Robotic Skin

The Robotic skin comes with a new type of processing system based on synaptic transistors.

A team of researchers led by an Indian-origin engineer in the United Kingdom has created a Robotic skin capable of feeling "pain." According to the researcher, this discovery will pave the way for the development of a new generation of intelligent robotics with human-like sensitivity. The discovery is a significant step forward in the development of Artificial Intelligence and large-scale neuromorphic printed e-skin capable of responding appropriately to stimuli. The university team invented the robotic skin by utilizing a new type of processing system based on synaptic transistors. In order to learn, this process mimics the neural pathways of the brain. A robotic hand equipped with smart skin that is capable of learning to respond to external stimuli.

We all learn early in life to respond appropriately to unexpected stimuli such as pain in order to avoid injuring ourselves again. Of course, the development of this new type of Robotic skin did not involve inflicting pain in the traditional sense. It's simply a shorthand way to explain the process of learning from external stimuli. Through this process, we were able to create an electronic skin capable of distributed learning at the hardware level, which does not require sending messages back and forth to a central processor before taking action. Instead, it significantly speeds up the process of responding to touch by reducing the amount of computation required.

The researchers describe how they built their prototype computational e-skin. They also describe how it advances the state of the art in touch-sensitive robotics. The development of the Robotic skin is described as the latest breakthrough in the field of flexible, stretchable printed surfaces. In the future, this research could be the basis for a more advanced Robotics skin that enables robotics capable of exploring and interacting with the world in new ways or building prosthetic limbs capable of near-human levels of touch sensitivity.

The advancement is thought to be the result of scientists' decades-long efforts to create artificial skin with touch sensitivity. Spreading an array of contact or pressure sensors across the surface of the Robotics skin is a tried and true method for detecting when it comes into contact with an object. Data from the sensors is then transmitted to a computer for processing and interpretation. The sensors typically generate a large amount of data, which can take time to process and respond to, introducing delays that could reduce the skin's potential effectiveness in real-world tasks.

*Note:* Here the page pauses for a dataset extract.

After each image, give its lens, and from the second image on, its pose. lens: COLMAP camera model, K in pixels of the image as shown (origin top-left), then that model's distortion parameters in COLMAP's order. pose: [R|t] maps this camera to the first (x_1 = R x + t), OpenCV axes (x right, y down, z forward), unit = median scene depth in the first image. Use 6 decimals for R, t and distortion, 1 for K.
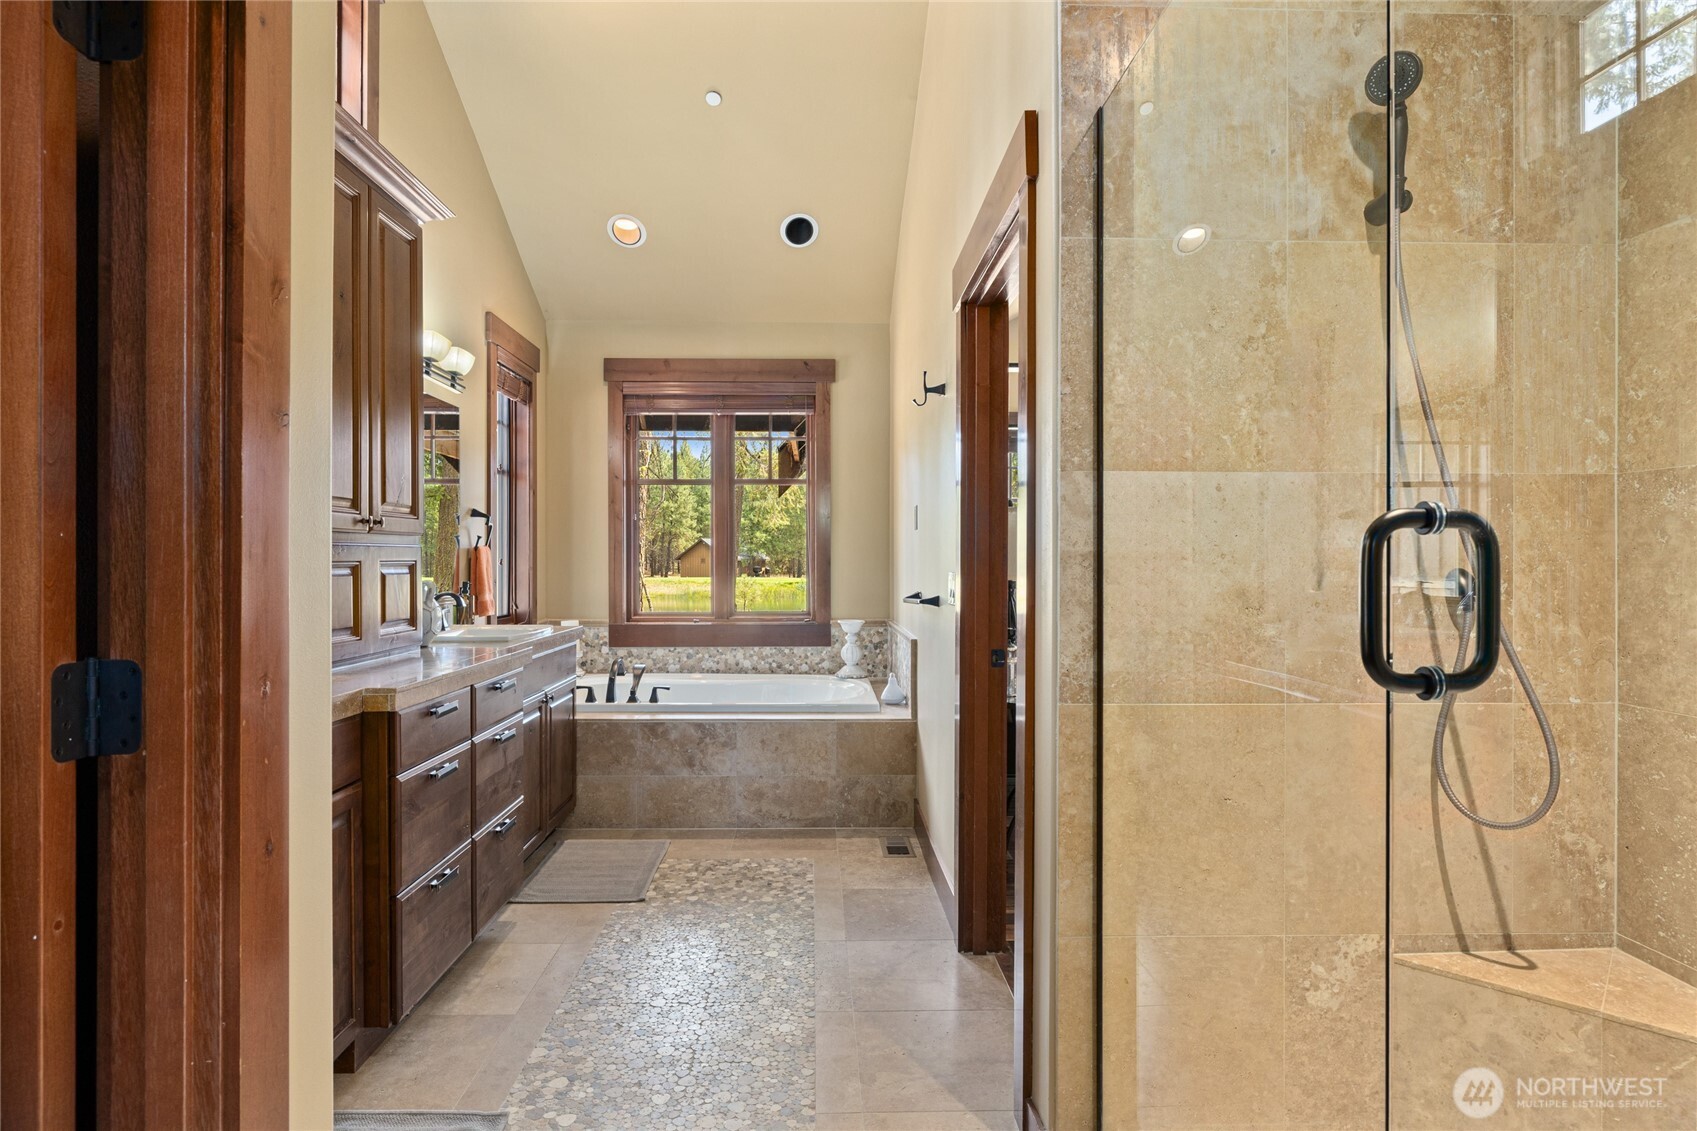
lens RADIAL K [[939.7, 0, 846.8], [0, 939.7, 563.0], [0, 0, 1]] dist [-0.002918, 0.000352]
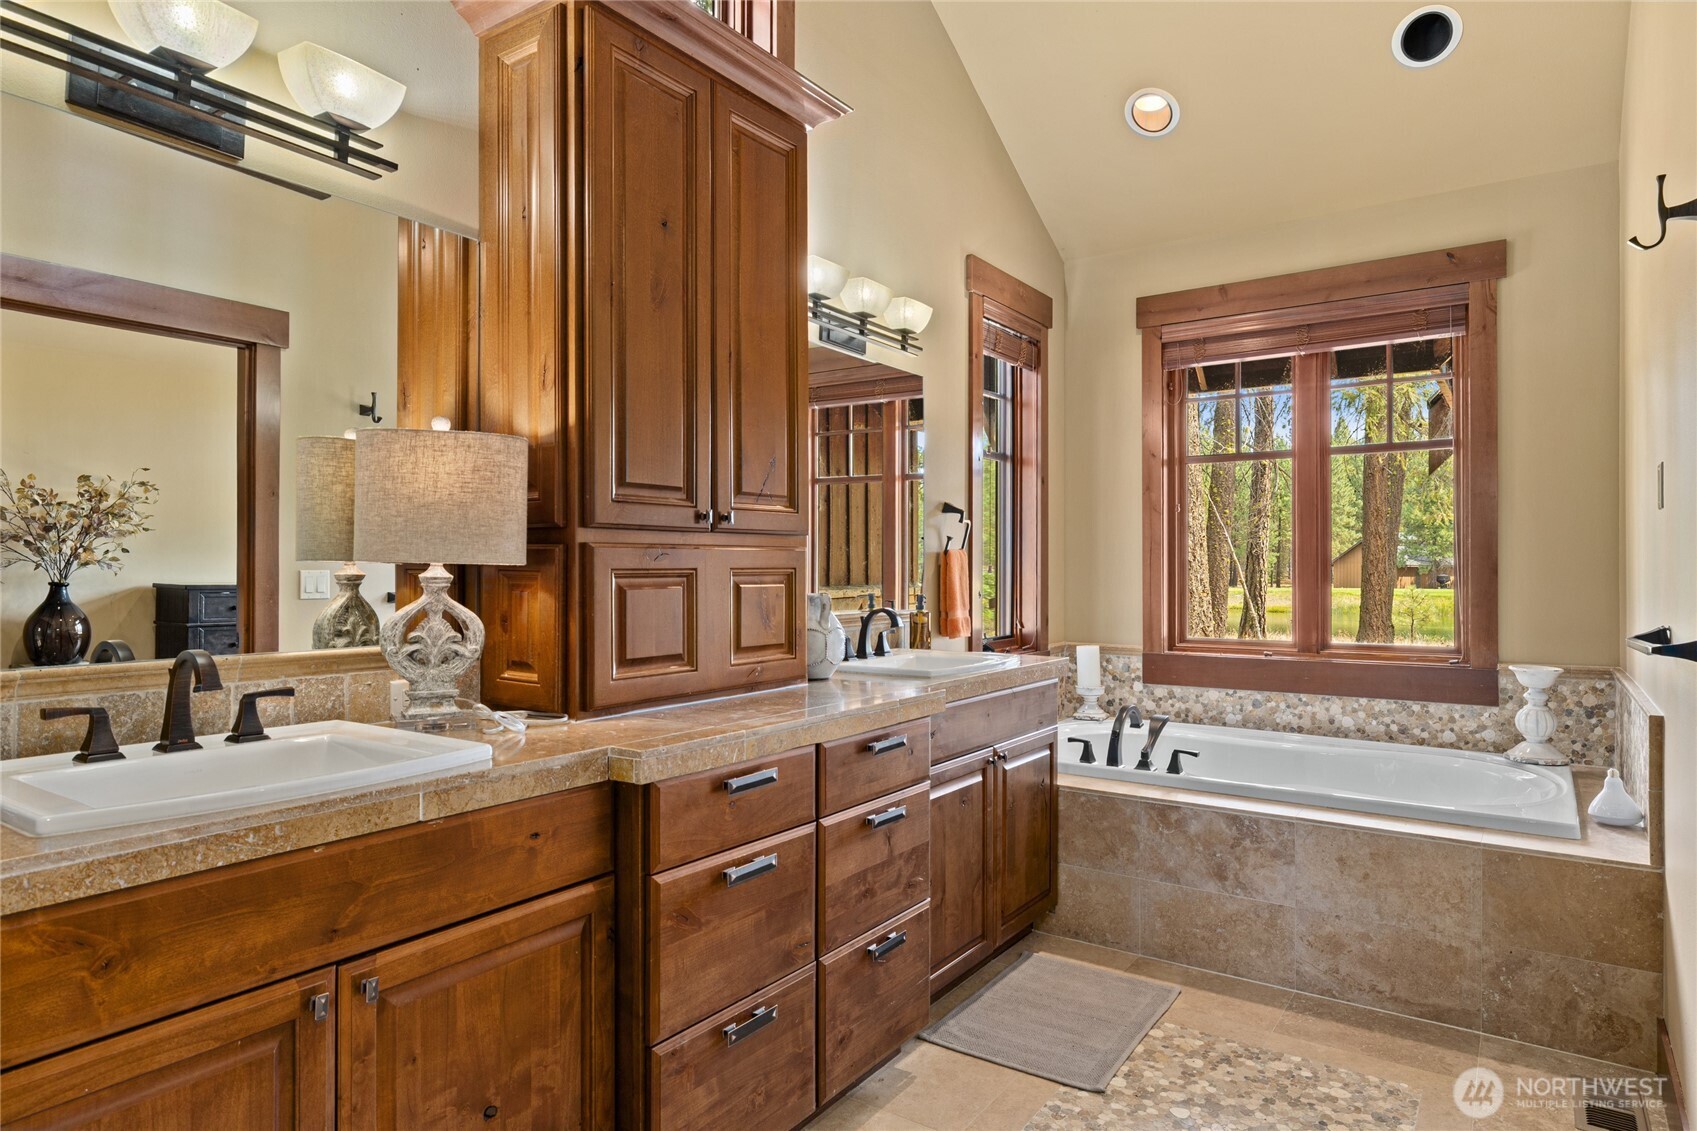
lens RADIAL K [[997.9, 0, 848.6], [0, 997.9, 565.4], [0, 0, 1]] dist [0.003145, -0.001534]
pose [[0.797249, -0.002098, -0.603647, 0.048972], [-0.000590, 0.999991, -0.004254, -0.000860], [0.603651, 0.003748, 0.797240, 0.278248]]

The University team’s development of Robotic skin draws on the human peripheral nervous system and how it interprets signals from the skin to reduce latency and power consumption. When human skin receives an input, the peripheral nervous system begins processing it at the point of contact, reducing it to only the most important information before sending it to the brain. This reduction in sensory data allows for more efficient use of communication channels required to send the data to the brain, which then responds almost instantly for the body to react appropriately.

The researchers printed a grid of 168 synaptic transistors made of zinc-oxide nanowires directly onto the surface of a flexible plastic surface to create a Robotics skin capable of a computationally efficient, synapse-like response. The synaptic transistor was then linked to the skin sensor located over the palm of a fully articulated, human-shaped robotic hand. When the sensor is touched, it registers a change in its electrical resistance, a small change corresponds to a light touch, and a larger change corresponds to a harder touch. This input is intended to mimic how sensory neurons function in the human body.